Cracky, you should have heard those fellows laugh.

“Well, whatever it is,” said Artie, “it’s lucky for me that you tied it just under the cabin window, because I fell into it—I fell in good and hard.”

“I think you fell in soft,” I said; “it shows how thoughtful I am. A scout is foresighted——”

“You make me sick!” Pee-wee shouted.

“Tell Doc Carson to give you some medicine,” I answered.

Laugh! Because, you see, we were all feeling so good about Artie being saved that we’d laugh at nothing, like a lot of girls. But girls are all right, I have to admit that.

Let’s see, where was I? Oh, yes, I was telling you about Artie. You see when I first arrived with that canoe I tied it just under the cabin window and then scrambled up through the window.
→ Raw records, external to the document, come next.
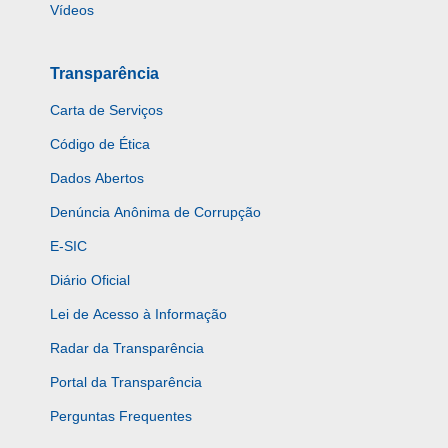
Vídeos
Transparência
Carta de Serviços
Código de Ética
Dados Abertos
Denúncia Anônima de Corrupção
E-SIC
Diário Oficial
Lei de Acesso à Informação
Radar da Transparência
Portal da Transparência
Perguntas Frequentes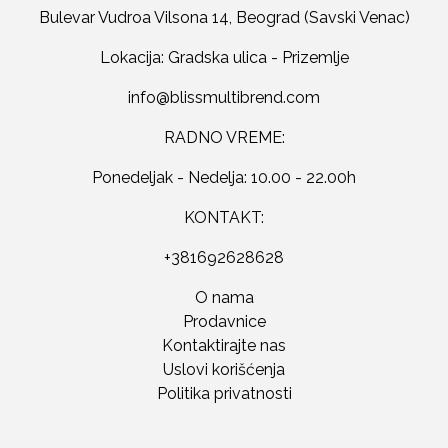
Bulevar Vudroa Vilsona 14, Beograd (Savski Venac)
Lokacija: Gradska ulica - Prizemlje
RADNO VREME:
Ponedeljak - Nedelja: 10.00 - 22.00h
KONTAKT:
+381692628628
O nama
Prodavnice
Kontaktirajte nas
Uslovi korišćenja
Politika privatnosti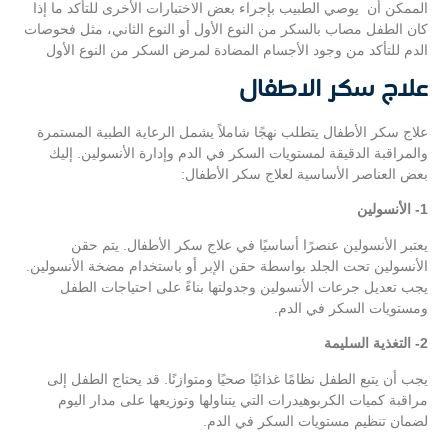
الممكن أن يوصي الطبيب بإجراء بعض الاختبارات الأخرى للتأكد ما إذا
كان الطفل مصاب بالسكر من النوع الأول أو النوع الثاني، مثل فحوصات
الدم للتأكد من وجود الأجسام المضادة لمرض السكر من النوع الأول
علاج سكر الاطفال
علاج سكر الأطفال يتطلب نهجًا شاملاً يشمل الرعاية الطبية المستمرة
والمراقبة الدقيقة لمستويات السكر في الدم وإدارة الأنسولين. إليك
بعض العناصر الأساسية لعلاج سكر الأطفال:
1- الأنسولين
يعتبر الأنسولين عنصرًا أساسيًا في علاج سكر الأطفال. يتم حقن
الأنسولين تحت الجلد بواسطة حقن الإبر أو باستخدام مضخة الأنسولين.
يجب تعديل جرعات الأنسولين وجدولتها بناءً على احتياجات الطفل
ومستويات السكر في الدم.
2- التغذية السليمة
يجب أن يتبع الطفل نظامًا غذائيًا صحيًا ومتوازنًا. قد يحتاج الطفل إلى
مراقبة كميات الكربوهيدرات التي يتناولها وتوزيعها على مدار اليوم
لضمان تنظيم مستويات السكر في الدم.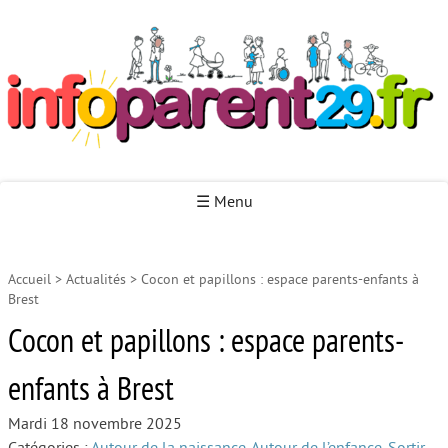
Infoparent29
☰ Menu
Accueil
>
Actualités
>
Cocon et papillons : espace parents-enfants à
Accueil
Brest
Autour de la naissance
Cocon et papillons : espace parents-
Autour de la petite enfance
enfants à Brest
Autour de l’enfance
Mardi 18 novembre 2025
Autour de la jeunesse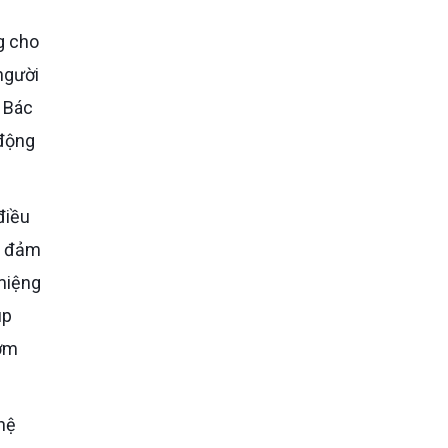
g cho
người
, Bác
 động
ày đảm
miệng
úp
sớm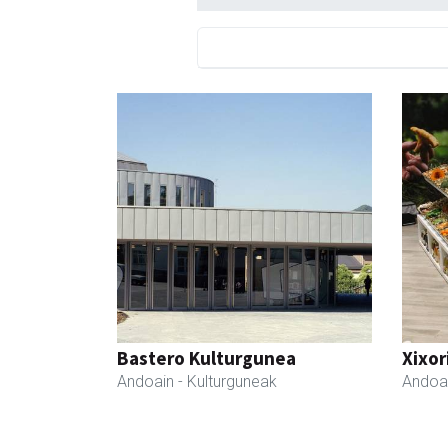
Bastero Kulturgunea
Xixor
Andoain
- Kulturguneak
Andoa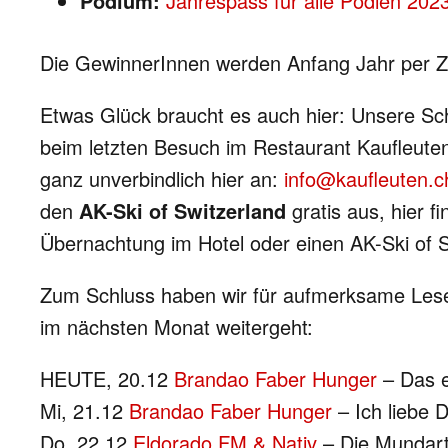
Podium:
Jahrespass für alle Podien 202
Die GewinnerInnen werden Anfang Jahr per Z
Etwas Glück braucht es auch hier: Unsere Sc
beim letzten Besuch im Restaurant Kaufleuten
ganz unverbindlich hier an:
info@kaufleuten.c
den
AK-Ski of Switzerland
gratis aus, hier 
Übernachtung im Hotel oder einen AK-Ski of 
Zum Schluss haben wir für aufmerksame Leser
im nächsten Monat weitergeht:
HEUTE, 20.12
Brandao Faber Hunger
– Das e
Mi, 21.12
Brandao Faber Hunger
– Ich liebe D
Do, 22.12
Eldorado FM & Nativ
– Die Mundart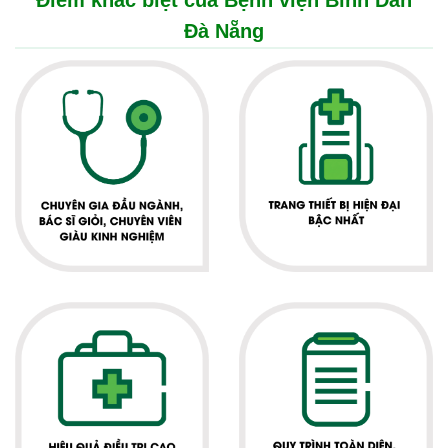
Điểm khác biệt của Bệnh viện Bình Dân
Đà Nẵng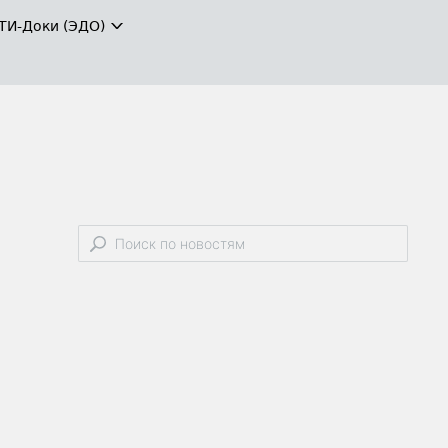
ТИ-Доки (ЭДО)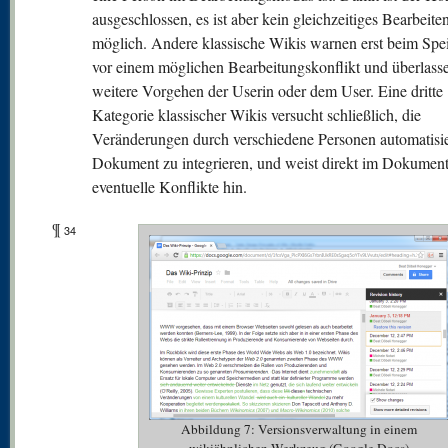
ausgeschlossen, es ist aber kein gleichzeitiges Bearbeite
möglich. Andere klassische Wikis warnen erst beim Spe
vor einem möglichen Bearbeitungskonflikt und überlass
weitere Vorgehen der Userin oder dem User. Eine dritte
Kategorie klassischer Wikis versucht schließlich, die
Veränderungen durch verschiedene Personen automatisie
Dokument zu integrieren, und weist direkt im Dokument
eventuelle Konflikte hin.
¶
34
Abbildung 7: Versionsverwaltung in einem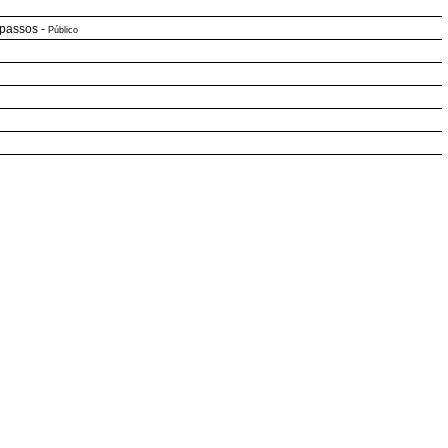
 passos
-
Público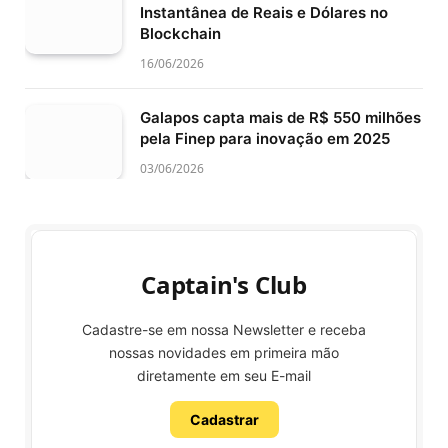
Instantânea de Reais e Dólares no
Blockchain
16/06/2026
Galapos capta mais de R$ 550 milhões
pela Finep para inovação em 2025
03/06/2026
Captain's Club
Cadastre-se em nossa Newsletter e receba
nossas novidades em primeira mão
diretamente em seu E-mail
Cadastrar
So there it was all the time. Lucky thing, too. Only the funny thing was we never missed it—we were punk scouts, that’s sure.

Then Artie told us how it was. “After the smoke got so thick that I was dizzy and couldn’t see, I got scared and groped around for Wig. I couldn’t find him anywhere and he didn’t answer. I didn’t know whether all of the signal had been sent or not, but anyway I knew I couldn’t stand it in there any longer. I thought Wig must have climbed out of the window. So I decided I would do the same thing. Oh, but didn’t I have some job finding it! I lay down flat, I knew enough to do that anyway, and then I crawled around with one hand up feeling for the window sill. When I found it I was so dizzy I just hung to it and I thought I was a goner sure.”

“I know how you felt,” I said, “because I was in the same trouble myself.”

Then he said how he dragged himself up to the window sill and tried to shout, but couldn’t. Then he fell across it and kind of wriggled out. He didn’t have his senses, but he knew enough to know that there was a narrow part of the deck, just a passageway sort of, outside, and he thought he’d fall on that. But it was lucky he didn’t. He fell past it right into the water and that brought him to his senses, kind of. So he sputtered and groped around till he happened to clutch the Indian dugout and it rolled over with him and the anchor that we had laid in it with a rope to hold it fast to the houseboat, the anchor rolled out, and the first thing he knew he was drifting up the river, hanging onto the dugout for dear life.